* [Extracted entries]
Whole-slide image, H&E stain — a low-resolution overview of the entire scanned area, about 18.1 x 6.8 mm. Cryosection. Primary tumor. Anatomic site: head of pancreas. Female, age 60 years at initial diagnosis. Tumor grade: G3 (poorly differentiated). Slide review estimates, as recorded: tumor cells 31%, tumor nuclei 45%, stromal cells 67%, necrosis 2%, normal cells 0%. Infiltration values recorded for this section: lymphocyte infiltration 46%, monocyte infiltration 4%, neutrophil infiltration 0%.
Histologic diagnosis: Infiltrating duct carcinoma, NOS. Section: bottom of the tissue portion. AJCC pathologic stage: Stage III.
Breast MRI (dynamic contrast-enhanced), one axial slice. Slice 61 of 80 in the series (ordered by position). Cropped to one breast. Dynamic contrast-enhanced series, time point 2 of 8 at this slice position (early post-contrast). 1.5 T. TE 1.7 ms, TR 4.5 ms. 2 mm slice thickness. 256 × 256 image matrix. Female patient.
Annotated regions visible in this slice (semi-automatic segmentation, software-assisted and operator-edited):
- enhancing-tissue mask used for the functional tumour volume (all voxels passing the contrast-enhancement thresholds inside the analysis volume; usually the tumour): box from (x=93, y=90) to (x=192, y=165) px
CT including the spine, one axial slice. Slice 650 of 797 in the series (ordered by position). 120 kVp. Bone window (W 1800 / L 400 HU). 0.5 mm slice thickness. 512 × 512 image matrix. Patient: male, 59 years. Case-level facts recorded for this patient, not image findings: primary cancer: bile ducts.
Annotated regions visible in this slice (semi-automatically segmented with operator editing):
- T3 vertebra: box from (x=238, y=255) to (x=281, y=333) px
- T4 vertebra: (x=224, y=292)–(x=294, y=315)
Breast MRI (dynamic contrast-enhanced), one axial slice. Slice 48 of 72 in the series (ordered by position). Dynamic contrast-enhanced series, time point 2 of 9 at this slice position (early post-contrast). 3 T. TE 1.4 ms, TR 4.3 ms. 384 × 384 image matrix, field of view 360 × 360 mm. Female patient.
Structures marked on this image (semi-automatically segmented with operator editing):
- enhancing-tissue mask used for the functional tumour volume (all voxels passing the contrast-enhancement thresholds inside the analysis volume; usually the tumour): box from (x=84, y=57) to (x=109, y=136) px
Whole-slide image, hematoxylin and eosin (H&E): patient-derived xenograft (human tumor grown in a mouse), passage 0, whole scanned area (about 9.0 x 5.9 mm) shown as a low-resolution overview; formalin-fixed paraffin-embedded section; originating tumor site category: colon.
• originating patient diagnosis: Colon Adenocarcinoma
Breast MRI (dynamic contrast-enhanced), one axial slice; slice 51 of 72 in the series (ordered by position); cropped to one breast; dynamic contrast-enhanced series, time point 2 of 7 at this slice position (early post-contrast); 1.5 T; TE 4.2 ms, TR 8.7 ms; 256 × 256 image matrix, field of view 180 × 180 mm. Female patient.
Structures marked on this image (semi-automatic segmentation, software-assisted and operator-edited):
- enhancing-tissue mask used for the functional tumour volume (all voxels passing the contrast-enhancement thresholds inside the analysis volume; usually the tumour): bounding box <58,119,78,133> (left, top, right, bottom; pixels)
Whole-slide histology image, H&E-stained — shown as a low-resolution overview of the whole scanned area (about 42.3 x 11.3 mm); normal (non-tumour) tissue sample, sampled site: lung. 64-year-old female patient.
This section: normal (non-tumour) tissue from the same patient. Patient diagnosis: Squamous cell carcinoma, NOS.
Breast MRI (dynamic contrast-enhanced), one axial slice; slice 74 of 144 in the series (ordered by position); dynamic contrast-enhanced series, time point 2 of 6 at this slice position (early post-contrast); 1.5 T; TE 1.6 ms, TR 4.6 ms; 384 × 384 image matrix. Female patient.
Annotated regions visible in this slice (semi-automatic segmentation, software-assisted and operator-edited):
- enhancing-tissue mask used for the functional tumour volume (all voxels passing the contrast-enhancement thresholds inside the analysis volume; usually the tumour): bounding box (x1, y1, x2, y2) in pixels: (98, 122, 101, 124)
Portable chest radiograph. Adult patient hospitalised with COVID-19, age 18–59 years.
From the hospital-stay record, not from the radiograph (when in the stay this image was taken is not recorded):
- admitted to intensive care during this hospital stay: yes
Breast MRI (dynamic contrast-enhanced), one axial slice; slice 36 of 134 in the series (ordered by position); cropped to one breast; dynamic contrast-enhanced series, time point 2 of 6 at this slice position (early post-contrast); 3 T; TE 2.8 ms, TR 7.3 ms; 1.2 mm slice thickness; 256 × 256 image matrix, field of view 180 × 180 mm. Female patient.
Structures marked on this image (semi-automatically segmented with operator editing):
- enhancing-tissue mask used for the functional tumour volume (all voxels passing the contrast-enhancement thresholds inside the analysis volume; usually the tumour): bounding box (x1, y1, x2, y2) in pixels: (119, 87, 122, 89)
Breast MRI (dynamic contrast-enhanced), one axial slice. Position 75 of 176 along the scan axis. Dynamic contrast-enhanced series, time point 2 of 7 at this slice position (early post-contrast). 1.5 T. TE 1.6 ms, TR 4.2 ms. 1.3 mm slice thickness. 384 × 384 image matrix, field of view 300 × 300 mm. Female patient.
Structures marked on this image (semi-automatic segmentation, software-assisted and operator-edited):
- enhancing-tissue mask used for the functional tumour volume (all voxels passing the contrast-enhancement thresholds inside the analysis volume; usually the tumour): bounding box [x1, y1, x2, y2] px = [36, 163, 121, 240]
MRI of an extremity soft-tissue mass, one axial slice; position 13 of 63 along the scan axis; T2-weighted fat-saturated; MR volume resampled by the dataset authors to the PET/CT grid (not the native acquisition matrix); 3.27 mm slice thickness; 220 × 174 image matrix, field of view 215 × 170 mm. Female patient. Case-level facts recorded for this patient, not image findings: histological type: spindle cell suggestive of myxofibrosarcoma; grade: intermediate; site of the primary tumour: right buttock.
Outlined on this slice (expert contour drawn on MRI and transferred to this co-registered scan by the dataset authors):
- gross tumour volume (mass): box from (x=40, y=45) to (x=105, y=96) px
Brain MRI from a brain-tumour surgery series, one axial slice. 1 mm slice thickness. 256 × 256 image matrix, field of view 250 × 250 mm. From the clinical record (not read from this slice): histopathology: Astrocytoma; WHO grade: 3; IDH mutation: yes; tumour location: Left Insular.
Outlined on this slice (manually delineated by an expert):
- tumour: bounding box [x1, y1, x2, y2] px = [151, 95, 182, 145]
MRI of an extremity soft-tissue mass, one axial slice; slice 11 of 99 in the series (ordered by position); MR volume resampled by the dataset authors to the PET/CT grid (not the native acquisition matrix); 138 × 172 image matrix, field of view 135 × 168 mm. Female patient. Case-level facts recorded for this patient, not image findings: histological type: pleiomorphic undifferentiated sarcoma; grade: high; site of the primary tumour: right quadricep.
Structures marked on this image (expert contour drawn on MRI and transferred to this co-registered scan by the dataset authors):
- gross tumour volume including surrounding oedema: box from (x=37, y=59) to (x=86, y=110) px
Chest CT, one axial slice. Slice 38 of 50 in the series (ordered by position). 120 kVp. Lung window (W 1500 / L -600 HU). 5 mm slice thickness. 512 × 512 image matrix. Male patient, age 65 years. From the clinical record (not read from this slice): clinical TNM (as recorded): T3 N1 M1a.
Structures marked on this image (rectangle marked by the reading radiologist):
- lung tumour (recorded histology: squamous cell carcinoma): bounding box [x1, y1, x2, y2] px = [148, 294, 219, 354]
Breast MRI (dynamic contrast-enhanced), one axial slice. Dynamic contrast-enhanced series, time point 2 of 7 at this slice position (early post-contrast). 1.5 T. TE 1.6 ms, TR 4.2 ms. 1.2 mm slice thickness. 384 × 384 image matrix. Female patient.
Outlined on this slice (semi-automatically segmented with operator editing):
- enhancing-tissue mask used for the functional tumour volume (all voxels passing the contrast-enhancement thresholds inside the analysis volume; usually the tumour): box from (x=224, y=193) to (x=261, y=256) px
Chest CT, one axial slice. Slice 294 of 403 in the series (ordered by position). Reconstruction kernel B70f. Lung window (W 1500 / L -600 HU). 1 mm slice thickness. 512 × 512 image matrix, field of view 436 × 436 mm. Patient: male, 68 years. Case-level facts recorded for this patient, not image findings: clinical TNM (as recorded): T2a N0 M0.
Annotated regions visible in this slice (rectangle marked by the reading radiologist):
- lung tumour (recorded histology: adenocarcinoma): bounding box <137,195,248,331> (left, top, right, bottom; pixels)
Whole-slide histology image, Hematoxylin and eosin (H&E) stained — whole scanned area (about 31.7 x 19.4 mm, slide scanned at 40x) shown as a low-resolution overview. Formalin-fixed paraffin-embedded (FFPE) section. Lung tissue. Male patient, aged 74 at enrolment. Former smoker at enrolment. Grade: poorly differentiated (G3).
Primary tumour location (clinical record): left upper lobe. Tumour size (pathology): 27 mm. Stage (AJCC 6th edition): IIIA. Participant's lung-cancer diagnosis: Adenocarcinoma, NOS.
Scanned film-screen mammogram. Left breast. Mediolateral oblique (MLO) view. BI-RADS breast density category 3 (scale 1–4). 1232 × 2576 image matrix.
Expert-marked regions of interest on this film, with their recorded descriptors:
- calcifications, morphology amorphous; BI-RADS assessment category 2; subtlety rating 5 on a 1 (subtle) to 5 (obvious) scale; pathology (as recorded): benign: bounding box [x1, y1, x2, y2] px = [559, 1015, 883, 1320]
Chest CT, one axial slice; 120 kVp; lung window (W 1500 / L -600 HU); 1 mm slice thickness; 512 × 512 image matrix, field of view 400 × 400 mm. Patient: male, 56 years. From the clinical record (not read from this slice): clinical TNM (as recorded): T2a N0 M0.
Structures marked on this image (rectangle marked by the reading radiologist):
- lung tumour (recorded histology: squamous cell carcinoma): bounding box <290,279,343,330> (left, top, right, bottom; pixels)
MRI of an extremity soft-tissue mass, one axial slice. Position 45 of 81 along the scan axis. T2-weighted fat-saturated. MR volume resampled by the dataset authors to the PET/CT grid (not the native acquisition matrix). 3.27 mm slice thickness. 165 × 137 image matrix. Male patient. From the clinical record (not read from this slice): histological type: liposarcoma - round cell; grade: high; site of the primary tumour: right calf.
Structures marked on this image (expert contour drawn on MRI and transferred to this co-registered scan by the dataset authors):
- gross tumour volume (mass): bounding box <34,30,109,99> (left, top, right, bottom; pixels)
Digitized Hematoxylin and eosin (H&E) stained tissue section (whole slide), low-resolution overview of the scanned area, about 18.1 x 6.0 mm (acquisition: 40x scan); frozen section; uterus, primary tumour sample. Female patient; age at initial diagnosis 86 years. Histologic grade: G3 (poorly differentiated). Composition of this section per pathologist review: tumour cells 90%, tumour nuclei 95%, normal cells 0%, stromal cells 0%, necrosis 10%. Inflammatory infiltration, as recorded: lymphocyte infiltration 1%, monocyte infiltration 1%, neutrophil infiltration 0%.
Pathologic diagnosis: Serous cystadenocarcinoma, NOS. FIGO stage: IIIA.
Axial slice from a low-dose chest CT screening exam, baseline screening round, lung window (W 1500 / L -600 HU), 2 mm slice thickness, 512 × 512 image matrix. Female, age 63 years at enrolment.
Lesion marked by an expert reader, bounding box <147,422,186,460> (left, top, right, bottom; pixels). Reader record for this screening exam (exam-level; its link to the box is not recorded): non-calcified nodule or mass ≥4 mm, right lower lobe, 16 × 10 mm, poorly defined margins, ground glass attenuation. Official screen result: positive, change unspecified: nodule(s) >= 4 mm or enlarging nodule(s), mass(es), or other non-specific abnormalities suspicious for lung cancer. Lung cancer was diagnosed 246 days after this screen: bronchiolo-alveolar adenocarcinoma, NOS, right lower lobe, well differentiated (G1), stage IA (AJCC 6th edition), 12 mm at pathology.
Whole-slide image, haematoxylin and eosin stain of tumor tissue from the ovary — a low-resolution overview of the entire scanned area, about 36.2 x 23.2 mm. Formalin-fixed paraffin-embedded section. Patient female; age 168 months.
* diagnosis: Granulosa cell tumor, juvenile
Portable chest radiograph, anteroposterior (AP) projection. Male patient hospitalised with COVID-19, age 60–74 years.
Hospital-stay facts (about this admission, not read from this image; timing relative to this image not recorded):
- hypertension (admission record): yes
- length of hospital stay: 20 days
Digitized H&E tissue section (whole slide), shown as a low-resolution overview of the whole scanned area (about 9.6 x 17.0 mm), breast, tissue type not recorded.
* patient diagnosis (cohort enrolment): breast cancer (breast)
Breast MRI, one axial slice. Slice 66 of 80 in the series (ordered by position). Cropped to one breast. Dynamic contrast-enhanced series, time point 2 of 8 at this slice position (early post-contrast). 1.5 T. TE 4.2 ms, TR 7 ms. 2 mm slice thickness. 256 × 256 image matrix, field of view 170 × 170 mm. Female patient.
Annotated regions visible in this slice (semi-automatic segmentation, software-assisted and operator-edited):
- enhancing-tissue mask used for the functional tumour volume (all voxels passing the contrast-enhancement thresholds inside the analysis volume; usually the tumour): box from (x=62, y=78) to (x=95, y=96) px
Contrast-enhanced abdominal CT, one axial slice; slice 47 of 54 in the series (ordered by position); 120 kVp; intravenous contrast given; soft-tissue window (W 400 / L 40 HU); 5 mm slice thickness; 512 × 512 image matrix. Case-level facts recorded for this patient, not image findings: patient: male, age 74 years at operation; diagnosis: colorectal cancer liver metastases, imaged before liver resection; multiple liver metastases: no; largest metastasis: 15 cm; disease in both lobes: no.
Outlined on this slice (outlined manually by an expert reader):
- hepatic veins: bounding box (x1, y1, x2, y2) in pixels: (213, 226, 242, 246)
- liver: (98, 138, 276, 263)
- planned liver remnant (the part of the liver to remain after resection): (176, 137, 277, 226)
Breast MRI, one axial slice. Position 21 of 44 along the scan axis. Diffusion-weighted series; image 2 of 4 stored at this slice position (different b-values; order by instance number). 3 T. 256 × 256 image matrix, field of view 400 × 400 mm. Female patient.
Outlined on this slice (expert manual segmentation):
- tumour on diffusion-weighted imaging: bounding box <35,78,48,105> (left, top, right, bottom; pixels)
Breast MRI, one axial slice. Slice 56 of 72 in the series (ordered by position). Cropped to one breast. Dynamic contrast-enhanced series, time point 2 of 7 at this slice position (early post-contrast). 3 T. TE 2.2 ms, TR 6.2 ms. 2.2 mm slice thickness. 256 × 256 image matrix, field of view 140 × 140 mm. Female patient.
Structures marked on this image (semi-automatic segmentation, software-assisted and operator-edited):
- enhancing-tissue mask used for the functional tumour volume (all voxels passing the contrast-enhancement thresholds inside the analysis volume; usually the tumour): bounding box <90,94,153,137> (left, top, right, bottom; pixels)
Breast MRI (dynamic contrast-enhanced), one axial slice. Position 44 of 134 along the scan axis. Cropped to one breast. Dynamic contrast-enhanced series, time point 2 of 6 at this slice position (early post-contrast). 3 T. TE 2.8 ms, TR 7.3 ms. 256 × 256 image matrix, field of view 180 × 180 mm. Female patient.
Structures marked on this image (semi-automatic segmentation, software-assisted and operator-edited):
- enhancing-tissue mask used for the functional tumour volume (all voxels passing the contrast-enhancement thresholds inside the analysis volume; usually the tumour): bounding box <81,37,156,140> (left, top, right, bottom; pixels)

* [Task] Would you copy out every line in the records that includes the string "scale"?

* [Solved exercise]
Scanned film-screen mammogram. Left breast. Mediolateral oblique (MLO) view. BI-RADS breast density category 3 (scale 1–4). 1232 × 2576 image matrix.
- calcifications, morphology amorphous; BI-RADS assessment category 2; subtlety rating 5 on a 1 (subtle) to 5 (obvious) scale; pathology (as recorded): benign: bounding box [x1, y1, x2, y2] px = [559, 1015, 883, 1320]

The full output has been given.